Here, I have given an interval of 1 second. You can mention any other interval.
Source for explanations of -b and -n: manpages
man top
Kruthika
CTRL+C is not a ideal solution due to control stays in CLI. You can use below command which dumps top output to a file:
top -n 1 -b > top-output.txt
I had the exact same problem...
here was my line:
top -b -u myUser | grep -v Prog.sh | grep Prog > myFile.txt
It would create myFile.txt but it would be empty when I Ctrl+C'd it. So after I kicked off my top command, then I started a SECOND top process. When I found the first top's PID (took some trial and error), and I killed it thru the second top, the first top wrote to the file as expected.
Hope that helps!
If you wish to run the top command in background (just not to worry about logout/sleep, etc) - you can make use of nohup or batch job or cron or screen.

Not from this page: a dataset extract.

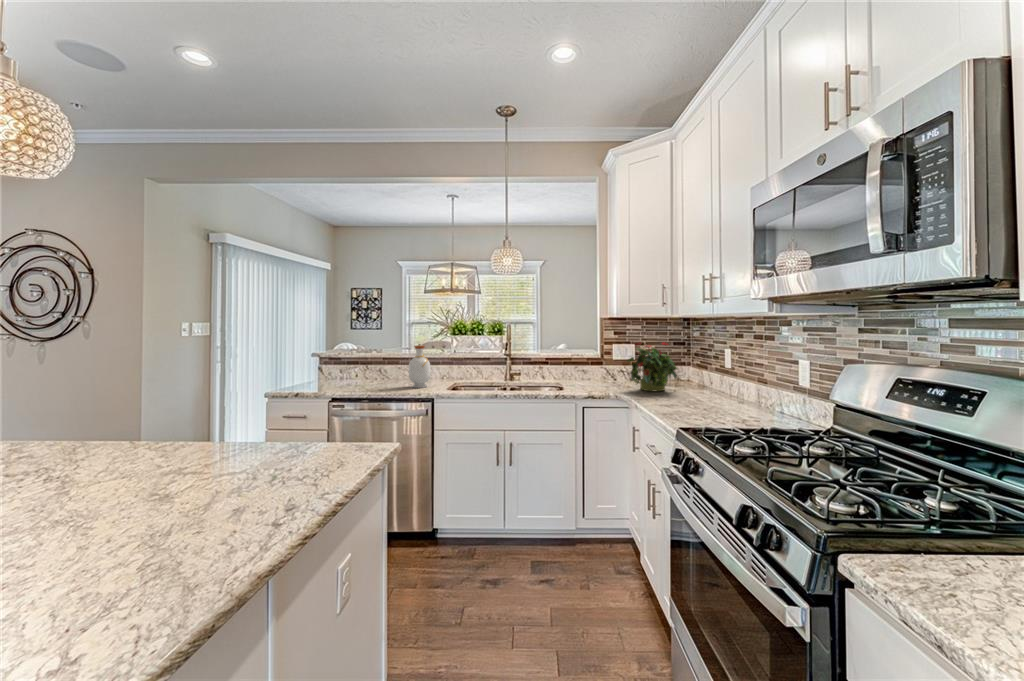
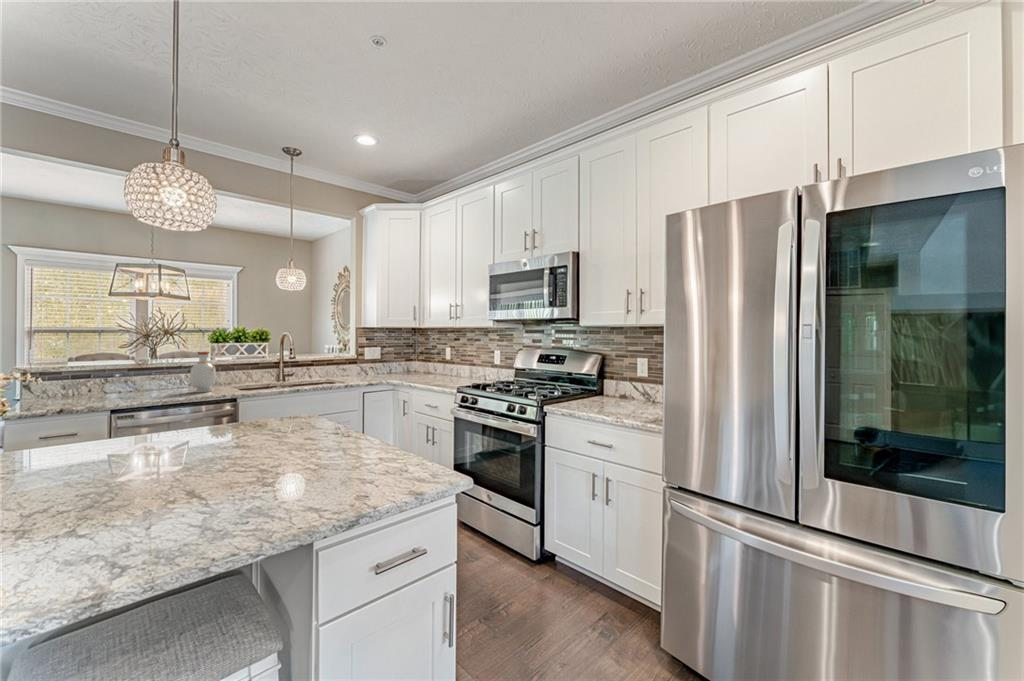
potted plant: present [627,342,677,391] -> none [389,344,425,378]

Using nohup (stands for : No Hang Up):
Say suppose if you save the top command in a file called top-exec.sh with following content :
top -p <PID> -b > /tmp/top.log
You can replace the top command for whatever process you are interested in.
Then, You can execute top-exec.sh using nohup as follows :
$> nohup top-exec.sh &
This will redirect all the output of top command to a file named "top.log".
Set the -n argument to 1 it tells top how many frames it will produce before exits.
top -b -n 1 > ~/mytopview.txt
or even
myvar=`top -b -n 1`
echo $myvar
From the top command, we can see all the processes with their PID (Process ID).
To print top output for only one process, use the following command:
$ top –p PID
To save top command of any process to a file, use the following command:
top -p $PROCESS_ID -b > top.log
where > redirects standard output to a file.